Objectif de l'exercice: Dans le texte sur les rêveries, relevez tout ce que le promeneur solitaire entend exploiter « vis-à-vis de lui et en lui ». Reprenez chaque terme tel que le texte le donne.

Texte fourni:
########################################
6 octobre 2016 par Vincent PAYET

 

1. Des rêveries.

Oh ! l’individu astucieux ! Comme sa situation est agréable et pittoresque ! Il s’est fait là, au milieu des hommes, un petit réduit paisible. En ce lieu commode et accessible, il reçoit avec aménité ces honorables invités : il lit son Lucrèce, son Nietzsche, son Valéry… Quelquefois, il se lève, se promène et s’accoude à une fenêtre ; alors, son regard s’enfonce dans d’étranges rêveries, y passant des heures entières, et de curieux êtres se mettent à lui rendre visite. C’est durant ces voyages à l’étranger, à l’intérieur de lui-même, que notre promeneur solitaire compose ses meilleurs tableaux, qu’il peint de la manière la plus juste ces autres, ses semblables, leurs passions et leurs effets, les mœurs et les êtres — les mouvements de la pensée et ses crises, la nature de l’esprit… la nature des choses. Vis-à-vis de lui et en lui, parmi ce fonds très riche, il entend exploiter les lignes droites, les courbes, les formes rares, les volumes ordinaires, les configurations géométriques étonnantes ; et il se détermine à rendre clairement et vivement la variété, à épouser, — dans cette débauche de sens et de non-sens, de détails et de sentiments, — non pas la condition de l’homme moderne, mais celle de l’artiste. Car en effet, en cet état de conscience singulier, en ces régions confinant les terres de l’illumination, seul le portrait, seule l’existence du grand esthète, lui paraît être ce qu’il y a au monde de plus souhaitable.
########################################
Données brutes:
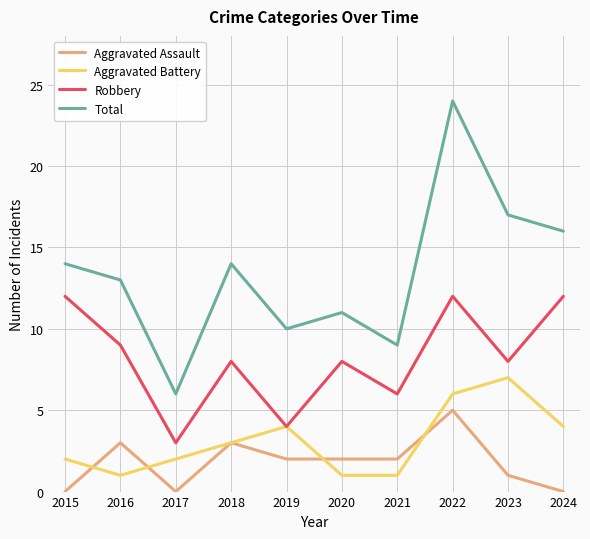

True or false: Robbery has more than 2 points higher than both neighbors.

True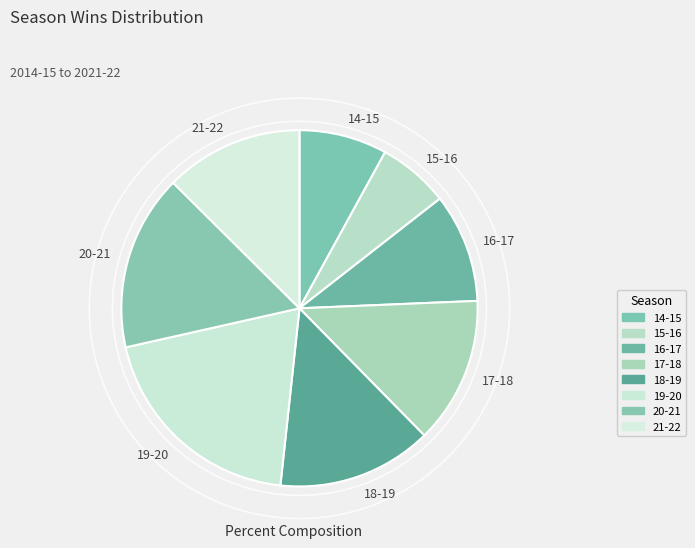

Which slice is the smallest?

15-16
########################################
Résultat ci-dessous:
- les lignes droites
- les courbes
- les formes rares
- les volumes ordinaires
- les configurations géométriques étonnantes